How can we begin to see the social realities that are daily before our eyes? How can we develop an ongoing awareness of what I noticed on the road that day? Michael Schluter and John Lee are an invaluable help to us in this regard. In two books, The R-Factor (1993) and The R Option (2003), they argue that our personal relationships are the real ‘stuff’ of our lives. Our personal relationships are not the ‘white noise’ or background for some other plan or project at the forefront of our lives. Rather, relationships are what give our lives meaning. They are what all the other plans and projects, rightly understood, are for.

By ‘personal relationships’ they do not just mean that intimate circle of people who really matter to us. They draw the boundaries of our relational-consciousness ever-wider. They ask us to consider unnoticed relationships, such as with clients of companies where we are a shareholder. They ask us to consider the impact of technology upon relationships. For example, do mobile phones assist or hamper our relationships? Do they keep us connected with each other, or do they dangerously interrupt the connections we already have?

The later book (The R Option) should be read before the earlier one (The R-Factor), which considers the place that relationships should take in economic thought (in which Schluter has been trained). The R Option begins at the beginning. Aimed at busy professionals and management executives, it takes an elementary tour of our ‘relational inventory’, showing what makes our relationships tick and in what respects we can improve them. The authors mention their debt to Judaeo-Christian thought, but write in such a way as to make the book accessible to all.

I’ve found three shortcomings in The R Option.
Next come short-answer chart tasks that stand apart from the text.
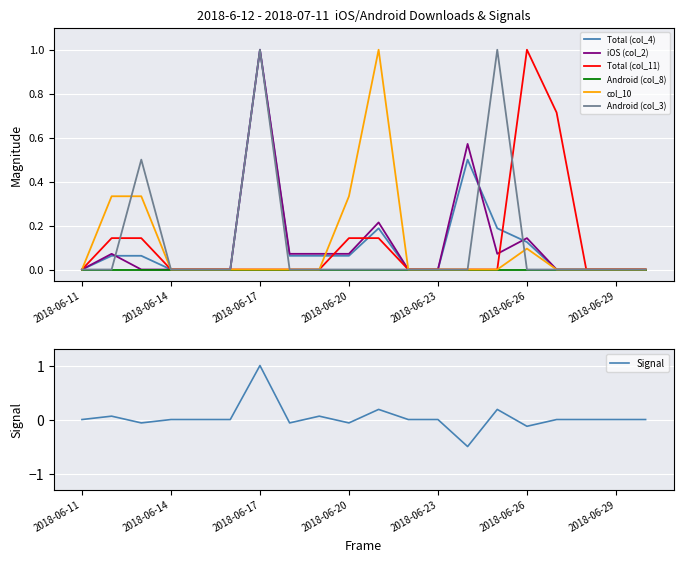

Which label corresponds to the smallest value in the chart?

2018-06-11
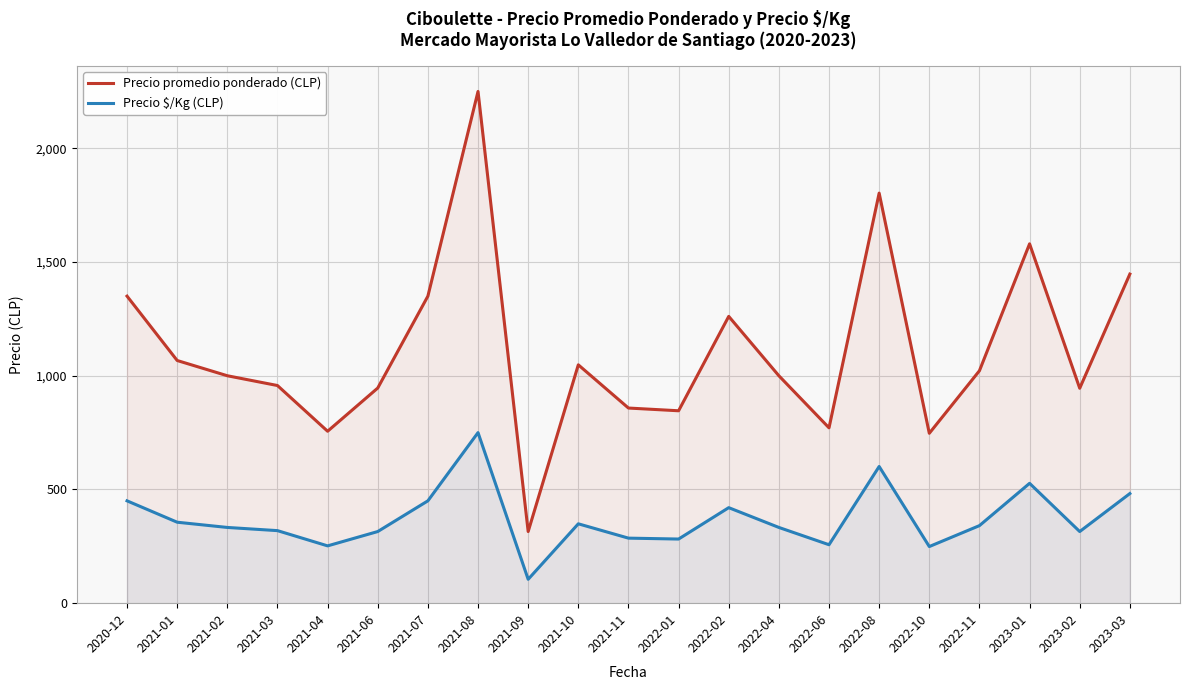

How many lines are shown in the chart?

2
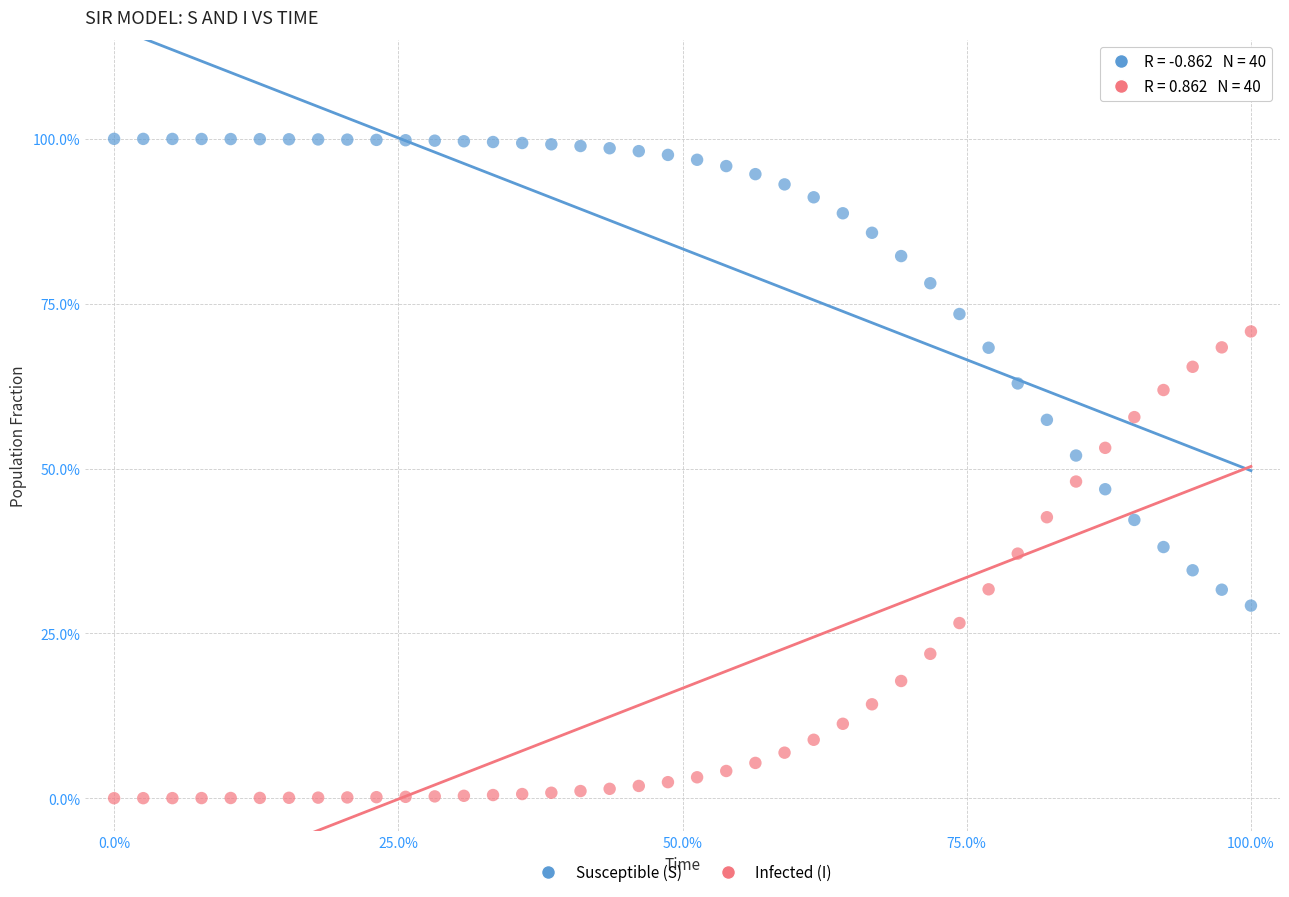

What are all the series names shown in the legend?

Susceptible (S), Infected (I)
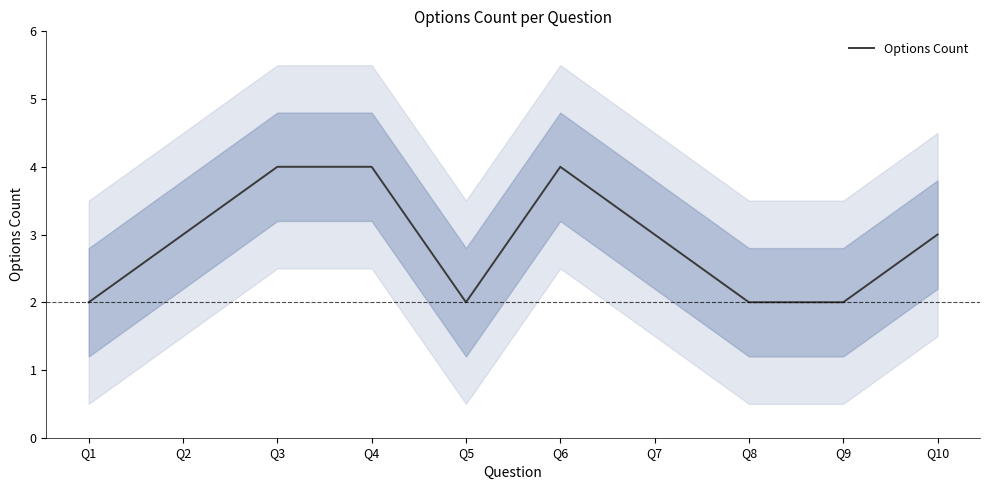

How many points are higher than both their immediate neighbors (excluding endpoints)?

1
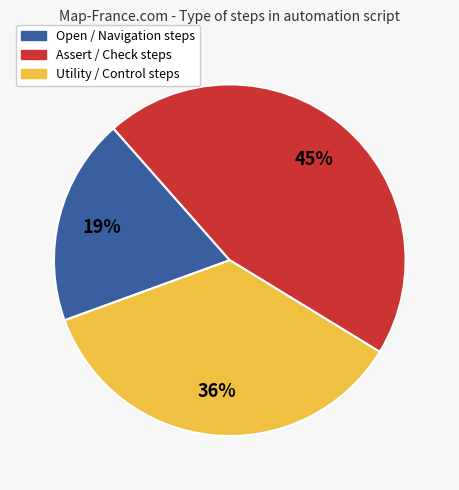

To the nearest percent, what is the average slice percentage?

33%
First, the authors cover so much interesting ground that observations don’t always cohere. For example, an Amish man keeps his phone connected to an answering machine in a booth on a neighbour’s property. The authors approve of how he has taken these steps to limit the impact of interruptions upon his relationships at home. But on the other hand, mobile telecommunications are “new realities”, and “we have to find ways of making [relationships] work effectively within these new constraints’ (p. 29). How, then, should I evaluate technology? Should I subject it to searching enquiry, asking it to justify its existence? Or do I accept its ‘reality’ as a ‘constraint’, and accommodate to it accordingly? There is a complex collection of relational questions here which need more teasing out than we are given in Schluter’s book.

Second, the authors are less than explicit about the Judaeo-Christian thinking which undergirds much of their work. The relational approach is indebted to some theological notions such as the trinity, the God who makes promises, and the ‘love thy neighbour’ ethic. Although The R Option is written for a general readership, this theological basis deserves to be on display. Little is made of how a reader might develop his or her own understanding of the biblical background to relational thinking. As a ‘way in’ to understanding biblical theology, this is perhaps a missed opportunity.

Thirdly, The R Option might have offered greater assessment of our all-too palpable emotional reasons for avoiding relationships. There are short-term emotional advantages in individualism, and significant pain is sometimes associated with investing in relationships. In Christian thought, these difficulties result from a universal human disease called sin, which requires a divine diagnosis and cure. A chapter on forgiveness does come part of the way towards redressing the imbalance here.

But the book is an excellent way to bring sight where there is such relational blindness, such as I had driving my car. The R Option will repeatedly cause you to stare off into space, as you see anew your time, communications, money, mealtimes, sex life, family origins, health, security arrangements and more, all in relational terms. Reading the R Option might begin a personal revolution, rippling out to change your home, your workplace, and even your entire society.